Pre- and post-urban renewal program surveys were conducted with householders by trained interviewers. The urban renewal program was conducted over 16 months and consisted of internal upgrades (including internal painting; replacement of kitchens, bathrooms and carpets; general maintenance), external upgrades (including property painting; new fencing, carports, letterboxes, concrete driveways, drainage and landscaping), general external maintenance, and social interventions such as community engagement activities, employment initiatives, and building a community meeting place. The questionnaire asked about demographic characteristics, self-reported physical activity, psychological distress, self-rated health, and perceptions of aesthetics, safety and walkability in the neighbourhood. We used the paired chi-square test (McNemars test) to compare paired proportions. A Bonferroni corrected p-value of <0.0013 denoted statistical significance.
Following the urban renewal program we did not find statistically significant changes in perceptions of aesthetics, safety and walkability in the neighbourhood. However, post-urban renewal, more householders reported there were attractive buildings and homes in their neighbourhood (18% vs 64%), felt that they belonged to the neighbourhood (48% vs 70%), that their area had a reputation for being a safe place (8% vs 27%), that they felt safe walking down their street after dark (52% vs 85%), and that people who came to live in the neighbourhood would be more likely to stay rather than move elsewhere (13% vs 54%). Changes in psychological distress and self-rated health were not statistically significant.
We found an increase, in the short-term, in the proportion of householders reporting improvements in some aspects of their immediate neighbourhood following the urban renewal program. It will be important to repeat the survey in the future to determine whether these positive changes are sustained.
Neighbourhood contextual factors can influence the physical, social and mental well-being of residents.[1–8] Improving and enhancing neighbourhoods may, for example, promote a healthier lifestyle that includes increased opportunities for physical activity[9–11] and better access to healthy foods.

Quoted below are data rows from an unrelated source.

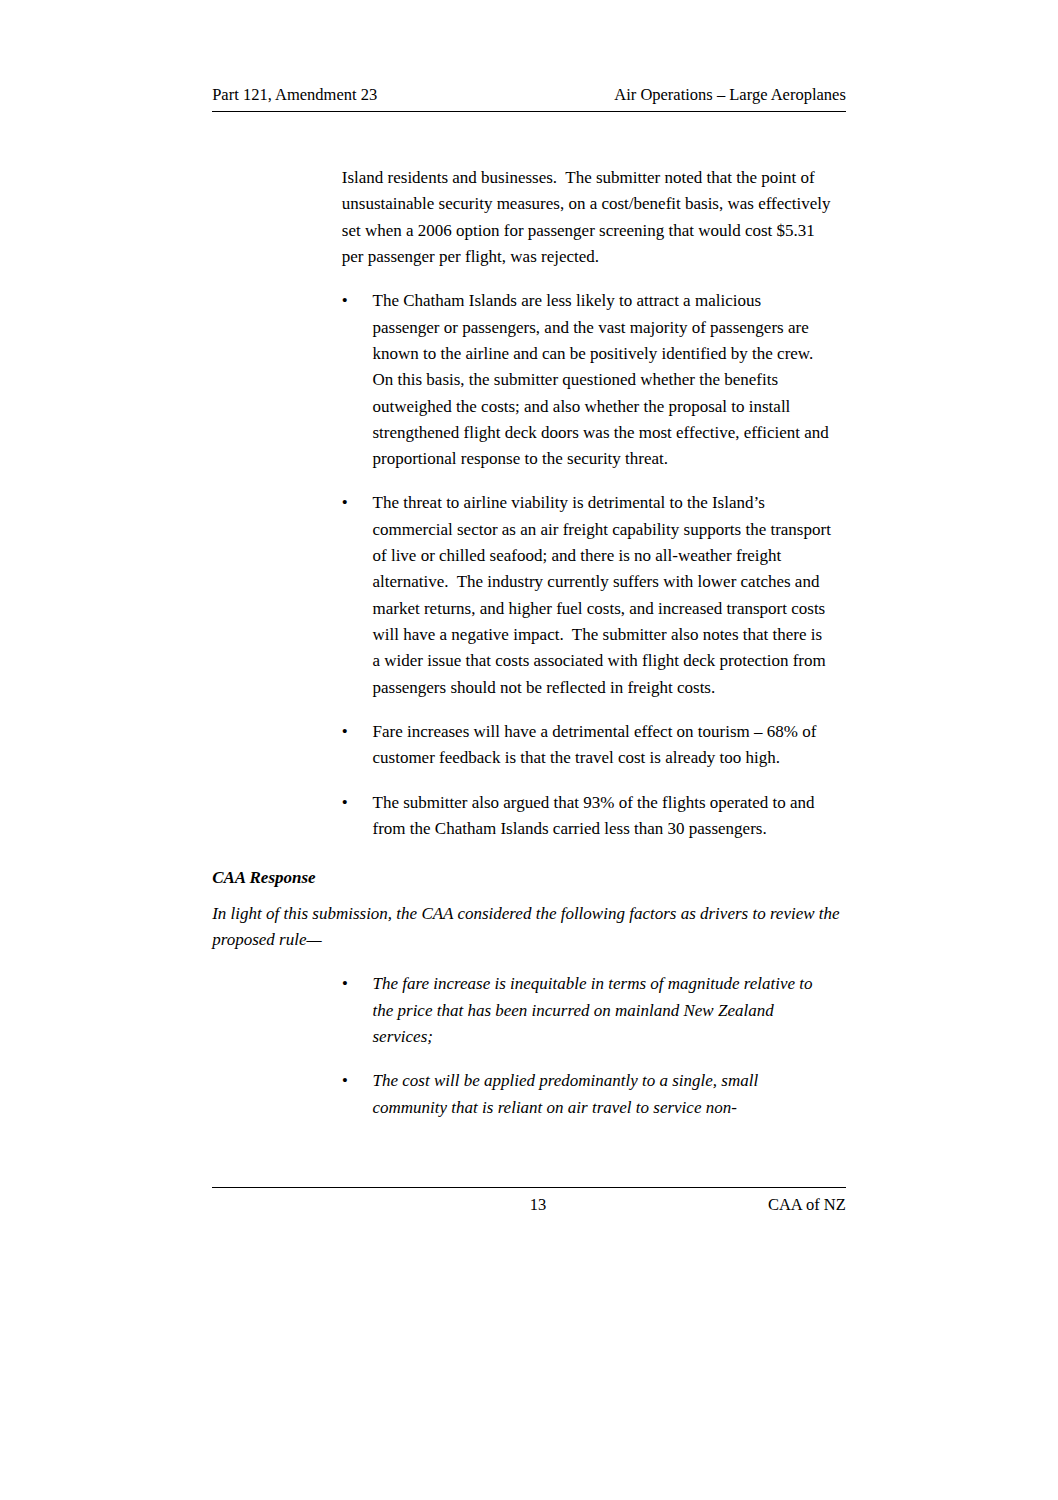Part 121, Amendment 23
Air Operations – Large Aeroplanes
Island residents and businesses. The submitter noted that the point of unsustainable security measures, on a cost/benefit basis, was effectively set when a 2006 option for passenger screening that would cost $5.31 per passenger per flight, was rejected.
The Chatham Islands are less likely to attract a malicious passenger or passengers, and the vast majority of passengers are known to the airline and can be positively identified by the crew. On this basis, the submitter questioned whether the benefits outweighed the costs; and also whether the proposal to install strengthened flight deck doors was the most effective, efficient and proportional response to the security threat.
The threat to airline viability is detrimental to the Island’s commercial sector as an air freight capability supports the transport of live or chilled seafood; and there is no all-weather freight alternative. The industry currently suffers with lower catches and market returns, and higher fuel costs, and increased transport costs will have a negative impact. The submitter also notes that there is a wider issue that costs associated with flight deck protection from passengers should not be reflected in freight costs.
Fare increases will have a detrimental effect on tourism – 68% of customer feedback is that the travel cost is already too high.
The submitter also argued that 93% of the flights operated to and from the Chatham Islands carried less than 30 passengers.
CAA Response
In light of this submission, the CAA considered the following factors as drivers to review the proposed rule—
The fare increase is inequitable in terms of magnitude relative to the price that has been incurred on mainland New Zealand services;
The cost will be applied predominantly to a single, small community that is reliant on air travel to service non-
13
CAA of NZ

Similarly, environmental design and layout can influence social interactions and the level of social capital and cohesion in a community.[13–15] Neglected urban environments have been linked to social isolation and depression.[6, 16] The provision of decent housing, safe playing areas, transport, green spaces and street lighting makes the community feel good about a place and leads to greater levels of interaction and community participation.
Urban renewal or regeneration programs aim to target both the physical and social environments including improvements to housing, landscaping of the immediate neighbourhood, increasing safety and improving employment opportunities. These measures are thought to improve the social capital, social connectedness, sense of community and economic conditions of residents of the neighbourhoods. There are only a few studies that have sought to evaluate health outcomes and general well-being of residents as a result of urban renewal[19–23] and there has been only one study from Australia. A synthesis of evaluations of the United Kingdom national renewal program found little evidence of the impact of the national renewal program on socioeconomic or health outcomes.
We aimed to evaluate the impact of an urban renewal program on the health and well-being of residents of a socially disadvantaged community in south-western Sydney, Australia. The objectives of the study were to assess the relationship between urban renewal and perceptions of the neighbourhood, to evaluate whether urban renewal influences social capital and to assess the relationship between urban renewal and perceived health status.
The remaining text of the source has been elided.